The role of endocannabinoid system and TRPV1 receptors in the antidepressant and anxiolytic effects of dipyrone in chronic unpredictable mild stress in mice

Although dipyrone is a widely used analgesic and antipyretic, its mechanism of action is not fully clarified. Recent studies have drawn attention to its central effects and its relationship with the endocannabinoid system. The endocannabinoid system plays important roles in processes such as anxiety, depression, fear, and learningmemory. In this study, we aimed to investigate whether endocannabinoid levels change in the amygdala in chronic unpredictable mild stress model in mice and whether cannabinoid and TRPV1 receptors mediate antidepressant and anxiolytic effects of dipyrone. Mice were submitted to chronic unpredictable mild stress protocol of 6-weeks, then behavioral test were performed. In the first part of the study, dipyrone was injected at doses of 150, 300, and 600 mg/kg (i.p.) during behavioral tests.
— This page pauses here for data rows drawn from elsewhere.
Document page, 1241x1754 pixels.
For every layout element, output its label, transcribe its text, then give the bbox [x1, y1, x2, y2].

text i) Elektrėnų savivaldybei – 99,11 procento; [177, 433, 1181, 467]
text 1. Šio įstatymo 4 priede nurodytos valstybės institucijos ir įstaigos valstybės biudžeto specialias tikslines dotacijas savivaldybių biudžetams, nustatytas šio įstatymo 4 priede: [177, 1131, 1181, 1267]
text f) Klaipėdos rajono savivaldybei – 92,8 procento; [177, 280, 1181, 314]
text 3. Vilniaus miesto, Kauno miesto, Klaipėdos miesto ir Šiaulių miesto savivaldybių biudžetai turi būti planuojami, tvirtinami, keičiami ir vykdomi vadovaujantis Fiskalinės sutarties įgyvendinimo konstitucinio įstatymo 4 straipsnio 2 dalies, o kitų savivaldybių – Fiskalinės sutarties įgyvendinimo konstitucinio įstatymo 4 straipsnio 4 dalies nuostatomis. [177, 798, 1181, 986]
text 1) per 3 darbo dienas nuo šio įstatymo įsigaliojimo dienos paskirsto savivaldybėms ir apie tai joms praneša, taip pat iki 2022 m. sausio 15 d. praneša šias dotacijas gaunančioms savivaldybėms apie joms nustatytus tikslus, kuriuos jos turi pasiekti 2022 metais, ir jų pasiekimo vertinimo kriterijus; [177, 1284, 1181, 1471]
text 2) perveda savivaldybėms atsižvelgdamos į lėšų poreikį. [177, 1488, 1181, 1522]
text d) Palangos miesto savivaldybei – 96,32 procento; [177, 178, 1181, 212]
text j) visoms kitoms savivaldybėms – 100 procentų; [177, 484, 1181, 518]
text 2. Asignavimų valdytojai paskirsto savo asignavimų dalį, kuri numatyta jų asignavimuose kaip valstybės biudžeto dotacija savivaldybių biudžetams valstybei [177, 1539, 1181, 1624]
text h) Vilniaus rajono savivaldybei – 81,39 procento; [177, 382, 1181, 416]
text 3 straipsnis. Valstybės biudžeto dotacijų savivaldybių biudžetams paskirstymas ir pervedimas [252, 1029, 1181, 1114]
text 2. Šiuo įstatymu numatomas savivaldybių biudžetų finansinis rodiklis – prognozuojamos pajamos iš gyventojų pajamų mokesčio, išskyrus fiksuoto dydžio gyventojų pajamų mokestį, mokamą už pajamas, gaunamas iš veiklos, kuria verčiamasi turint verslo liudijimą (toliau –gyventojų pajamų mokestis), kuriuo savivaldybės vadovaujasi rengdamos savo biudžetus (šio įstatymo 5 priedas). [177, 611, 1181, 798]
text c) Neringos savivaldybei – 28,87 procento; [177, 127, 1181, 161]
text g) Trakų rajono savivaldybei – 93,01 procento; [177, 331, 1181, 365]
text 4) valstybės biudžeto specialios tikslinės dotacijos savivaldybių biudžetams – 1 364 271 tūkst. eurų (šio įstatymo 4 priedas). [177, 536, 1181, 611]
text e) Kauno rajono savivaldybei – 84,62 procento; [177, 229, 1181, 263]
In the second part, the CB1 antagonist AM 251 (1 mg/kg, i.p.), the CB2 antagonist AM630 (1 mg/kg, i.p.), and the TRPV1 antagonist capsazepine (3 mg/kg, i.p.) were administered alone or in combination with 300 mg/kg dipyrone to observe if these receptors mediate dipyrone effects. Endocannabinoid and N-acylethanolamines levels were measured by LC-MS/MS in amygdala. Our results showed that there were no changes in AEA, 2-AG, PEA, OAE levels in the amygdala in mice exposed to chronic unpredictable mild stress model; dipyrone exerted antidepressant and anxiolytic effects at doses of 300 and 600 mg/kg; its anxiolytic effect appears to be mediated via CB1 receptors, whereas TRPV1 receptors seems to mediate its antidepressant action.

Automated summary

Dipyrone exhibited antidepressant and anxiolytic effects in mice exposed to chronic unpredictable mild stress, with its anxiolytic effect possibly mediated through CB1 receptors and its antidepressant action possibly mediated through TRPV1 receptors.